Bortoleto, meanwhile, executed cleanly in the midfield to deliver more steady points for Sauber. It wasn’t a straightforward afternoon for the team. Moments earlier, he’d also clocked his teammate Nico Hülkenberg’s retirement on the trackside screens and sought clarity.

Sauber: “We are P8. P8. Well done.”
Bortoleto: “Good job, everyone. Good points. What happened with Nico? Why he’s out? I just checked the TV.”
Sauber: “Yeah, he had some issues that we will explain when you come back. A problem. He couldn’t take the start.”
Bortoleto: “Oh ****, OK.”

Hülkenberg had pulled into the pits at the end of the formation lap with a hydraulic issue, ending his race before it began. Bortoleto carried the flag alone and made it count.

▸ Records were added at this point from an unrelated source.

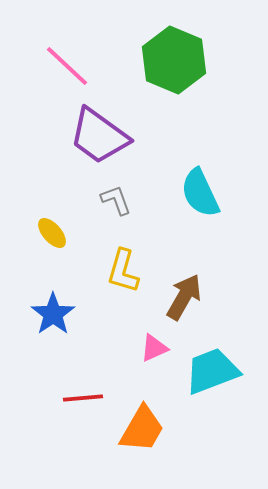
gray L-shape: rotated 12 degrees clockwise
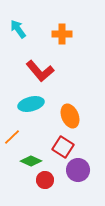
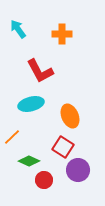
red L-shape: rotated 12 degrees clockwise
green diamond: moved 2 px left
red circle: moved 1 px left
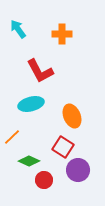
orange ellipse: moved 2 px right
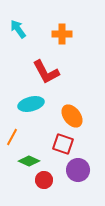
red L-shape: moved 6 px right, 1 px down
orange ellipse: rotated 15 degrees counterclockwise
orange line: rotated 18 degrees counterclockwise
red square: moved 3 px up; rotated 15 degrees counterclockwise
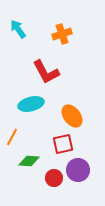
orange cross: rotated 18 degrees counterclockwise
red square: rotated 30 degrees counterclockwise
green diamond: rotated 20 degrees counterclockwise
red circle: moved 10 px right, 2 px up
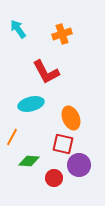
orange ellipse: moved 1 px left, 2 px down; rotated 15 degrees clockwise
red square: rotated 25 degrees clockwise
purple circle: moved 1 px right, 5 px up
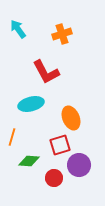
orange line: rotated 12 degrees counterclockwise
red square: moved 3 px left, 1 px down; rotated 30 degrees counterclockwise
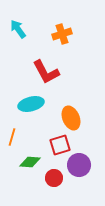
green diamond: moved 1 px right, 1 px down
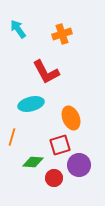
green diamond: moved 3 px right
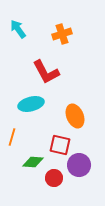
orange ellipse: moved 4 px right, 2 px up
red square: rotated 30 degrees clockwise
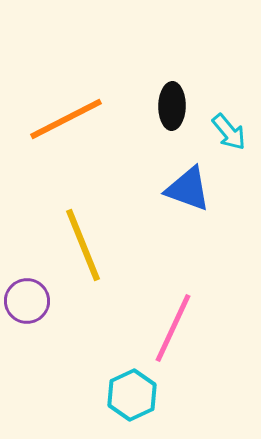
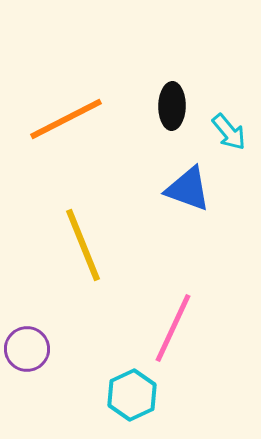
purple circle: moved 48 px down
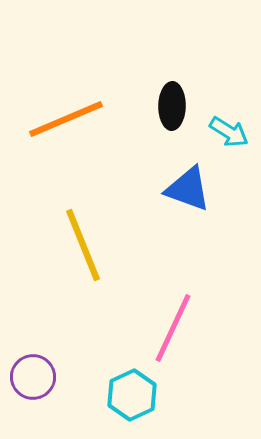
orange line: rotated 4 degrees clockwise
cyan arrow: rotated 18 degrees counterclockwise
purple circle: moved 6 px right, 28 px down
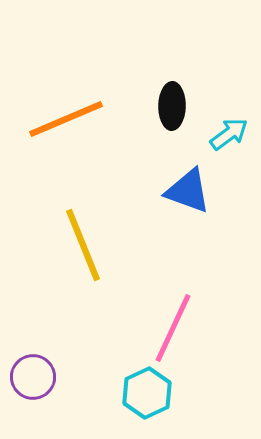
cyan arrow: moved 2 px down; rotated 69 degrees counterclockwise
blue triangle: moved 2 px down
cyan hexagon: moved 15 px right, 2 px up
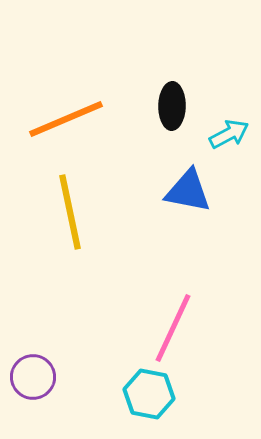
cyan arrow: rotated 9 degrees clockwise
blue triangle: rotated 9 degrees counterclockwise
yellow line: moved 13 px left, 33 px up; rotated 10 degrees clockwise
cyan hexagon: moved 2 px right, 1 px down; rotated 24 degrees counterclockwise
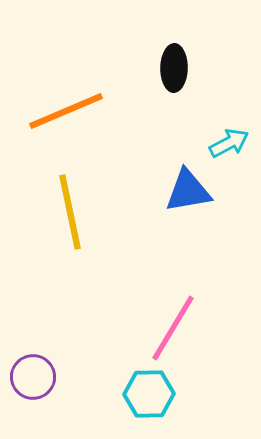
black ellipse: moved 2 px right, 38 px up
orange line: moved 8 px up
cyan arrow: moved 9 px down
blue triangle: rotated 21 degrees counterclockwise
pink line: rotated 6 degrees clockwise
cyan hexagon: rotated 12 degrees counterclockwise
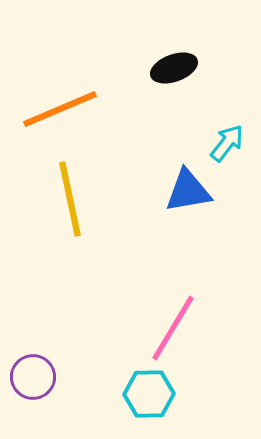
black ellipse: rotated 69 degrees clockwise
orange line: moved 6 px left, 2 px up
cyan arrow: moved 2 px left; rotated 24 degrees counterclockwise
yellow line: moved 13 px up
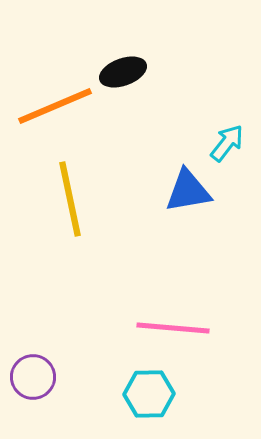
black ellipse: moved 51 px left, 4 px down
orange line: moved 5 px left, 3 px up
pink line: rotated 64 degrees clockwise
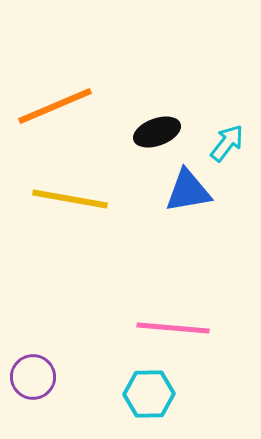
black ellipse: moved 34 px right, 60 px down
yellow line: rotated 68 degrees counterclockwise
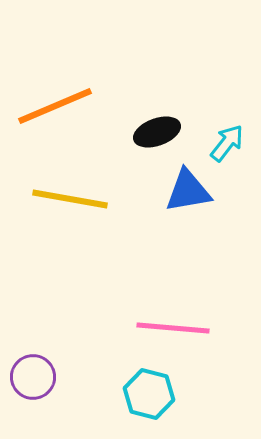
cyan hexagon: rotated 15 degrees clockwise
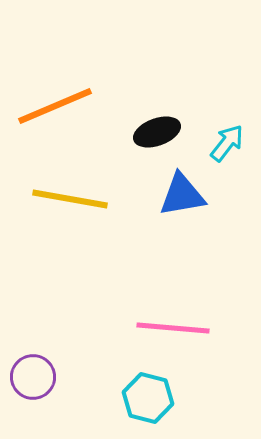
blue triangle: moved 6 px left, 4 px down
cyan hexagon: moved 1 px left, 4 px down
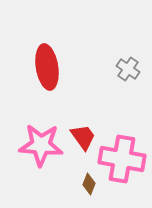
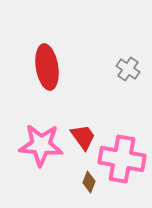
brown diamond: moved 2 px up
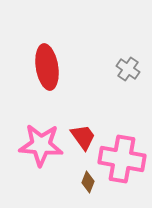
brown diamond: moved 1 px left
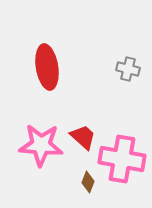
gray cross: rotated 20 degrees counterclockwise
red trapezoid: rotated 12 degrees counterclockwise
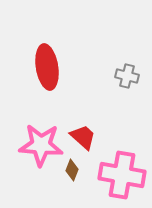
gray cross: moved 1 px left, 7 px down
pink cross: moved 16 px down
brown diamond: moved 16 px left, 12 px up
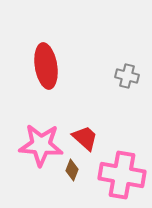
red ellipse: moved 1 px left, 1 px up
red trapezoid: moved 2 px right, 1 px down
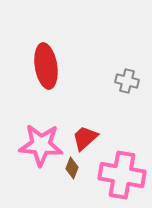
gray cross: moved 5 px down
red trapezoid: rotated 84 degrees counterclockwise
brown diamond: moved 2 px up
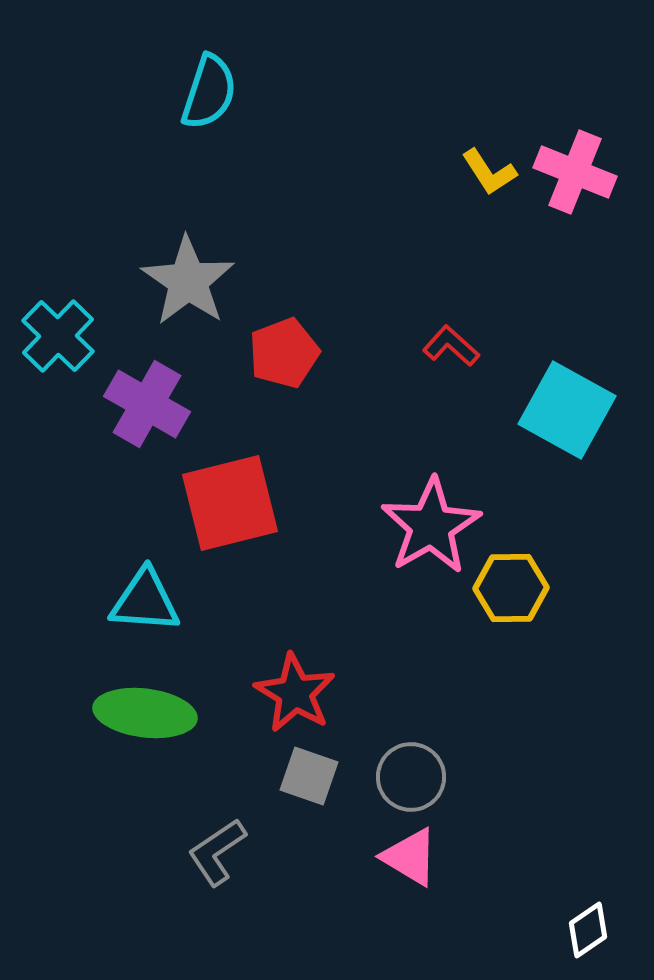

As for Verstappen, this was a Monza victory stamped in bold. The kind of win that silences the background noise — form guides, development curves, team-order dramas — and reminds everyone that the reigning champ remains the sport’s sharpest closer on Sundays. McLaren’s duo had the rhythm early, but when strategy and stint profile mattered, Verstappen cleared off and never looked back.

For the rookie watching on delayed reaction, the verdict was simple, and frankly, hard to argue with: insane.